Educational Events and Symposia
Pub. L. 106–78, title VI, Oct. 22, 1999,
113 Stat. 1160, provided in part: “That for fiscal year 2000 and thereafter, the Commission [Commodity Futures Trading Commission] is authorized to charge reasonable fees to attendees of Commission sponsored educational events and symposia to cover the Commission’s costs of providing those events and symposia, and notwithstanding
31 U.S.C.
3302, said fees shall be credited to this account, to be available without further appropriation.”
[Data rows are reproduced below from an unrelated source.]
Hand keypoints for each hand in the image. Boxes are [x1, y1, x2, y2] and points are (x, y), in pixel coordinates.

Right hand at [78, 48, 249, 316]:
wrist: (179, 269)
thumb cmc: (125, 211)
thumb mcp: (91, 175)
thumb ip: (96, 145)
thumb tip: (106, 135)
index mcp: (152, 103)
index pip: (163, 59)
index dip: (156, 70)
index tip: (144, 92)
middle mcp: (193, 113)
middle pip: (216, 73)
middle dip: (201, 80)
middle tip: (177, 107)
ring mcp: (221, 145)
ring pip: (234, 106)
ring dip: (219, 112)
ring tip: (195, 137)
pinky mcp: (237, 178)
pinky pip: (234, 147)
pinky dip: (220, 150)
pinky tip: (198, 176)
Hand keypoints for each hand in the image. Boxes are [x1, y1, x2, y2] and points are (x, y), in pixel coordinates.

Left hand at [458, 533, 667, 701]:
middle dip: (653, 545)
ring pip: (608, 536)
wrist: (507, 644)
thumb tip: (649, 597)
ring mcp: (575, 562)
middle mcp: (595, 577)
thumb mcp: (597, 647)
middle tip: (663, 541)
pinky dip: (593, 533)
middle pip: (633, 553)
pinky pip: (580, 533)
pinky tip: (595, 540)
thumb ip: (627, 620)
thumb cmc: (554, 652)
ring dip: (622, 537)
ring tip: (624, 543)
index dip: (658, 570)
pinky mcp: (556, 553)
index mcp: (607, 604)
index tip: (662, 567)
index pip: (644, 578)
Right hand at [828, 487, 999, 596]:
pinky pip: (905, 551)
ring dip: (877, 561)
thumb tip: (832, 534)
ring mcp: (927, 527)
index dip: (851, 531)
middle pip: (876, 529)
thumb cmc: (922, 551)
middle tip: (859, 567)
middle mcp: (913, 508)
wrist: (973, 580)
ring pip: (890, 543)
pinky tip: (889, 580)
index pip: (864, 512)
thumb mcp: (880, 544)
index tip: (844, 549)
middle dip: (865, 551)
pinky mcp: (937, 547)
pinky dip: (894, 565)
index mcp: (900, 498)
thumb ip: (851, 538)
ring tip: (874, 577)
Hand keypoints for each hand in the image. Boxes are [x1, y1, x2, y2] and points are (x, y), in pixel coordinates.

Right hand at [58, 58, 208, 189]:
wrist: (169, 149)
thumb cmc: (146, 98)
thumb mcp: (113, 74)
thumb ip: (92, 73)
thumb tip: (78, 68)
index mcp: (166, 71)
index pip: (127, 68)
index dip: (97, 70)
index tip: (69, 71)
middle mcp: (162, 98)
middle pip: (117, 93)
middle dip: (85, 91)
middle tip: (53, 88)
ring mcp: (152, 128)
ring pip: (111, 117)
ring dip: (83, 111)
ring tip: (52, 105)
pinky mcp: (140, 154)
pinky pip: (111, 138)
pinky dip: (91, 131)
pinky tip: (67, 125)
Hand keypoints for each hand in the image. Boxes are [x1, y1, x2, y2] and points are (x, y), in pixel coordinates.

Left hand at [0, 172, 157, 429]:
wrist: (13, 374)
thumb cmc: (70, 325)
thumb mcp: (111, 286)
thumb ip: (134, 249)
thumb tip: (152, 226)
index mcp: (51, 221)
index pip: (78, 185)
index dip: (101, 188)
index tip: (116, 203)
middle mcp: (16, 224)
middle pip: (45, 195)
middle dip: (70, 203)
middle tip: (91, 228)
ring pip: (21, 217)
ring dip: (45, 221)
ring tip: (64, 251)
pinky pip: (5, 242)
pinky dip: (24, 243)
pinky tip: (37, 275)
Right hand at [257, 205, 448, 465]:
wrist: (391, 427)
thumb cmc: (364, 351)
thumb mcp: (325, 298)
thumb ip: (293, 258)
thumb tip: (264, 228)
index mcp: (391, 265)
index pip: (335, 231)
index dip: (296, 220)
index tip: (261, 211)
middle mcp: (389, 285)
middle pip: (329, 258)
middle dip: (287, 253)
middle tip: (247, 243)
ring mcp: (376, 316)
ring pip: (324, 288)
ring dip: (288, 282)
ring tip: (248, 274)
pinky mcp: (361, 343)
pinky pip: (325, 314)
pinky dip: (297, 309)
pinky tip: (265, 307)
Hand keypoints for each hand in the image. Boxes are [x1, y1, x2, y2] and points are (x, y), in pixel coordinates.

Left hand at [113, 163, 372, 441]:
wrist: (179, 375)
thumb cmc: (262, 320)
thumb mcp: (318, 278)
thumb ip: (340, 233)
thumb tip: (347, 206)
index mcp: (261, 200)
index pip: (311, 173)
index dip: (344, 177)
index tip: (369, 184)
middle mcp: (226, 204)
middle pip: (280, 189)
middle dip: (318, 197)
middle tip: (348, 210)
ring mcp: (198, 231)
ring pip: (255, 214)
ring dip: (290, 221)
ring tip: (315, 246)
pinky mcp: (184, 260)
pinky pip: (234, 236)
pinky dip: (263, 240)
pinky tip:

Similar provisions were contained in the following prior appropriations acts:
Pub. L. 105–277, div. A, § 101(a) [title VI], Oct. 21, 1998,
112 Stat. 2681, 2681–24.
Pub. L. 105–86, title VI, Nov. 18, 1997,
111 Stat. 2104.
Pub. L. 104–37, title VI, Oct. 21, 1995,
109 Stat. 327.
Pub. L. 103–330, title VI, Sept. 30, 1994,
108 Stat. 2466.
Non-Abatement of Pending Proceedings
Pub. L. 93–463, title IV, § 412,Oct. 23, 1974,
88 Stat. 1414, provided that: “Pending proceedings under existing law shall not be abated by reason of any provision of this Act [see Short Title of 1974 Amendment note set out under section
1 of this title] but shall be disposed of pursuant to the applicable provisions of the Commodity Exchange Act, as amended [
7 U.S.C.
1 et seq.], in effect prior to the effective date of this Act [see Effective Date of 1974 Amendment note above].”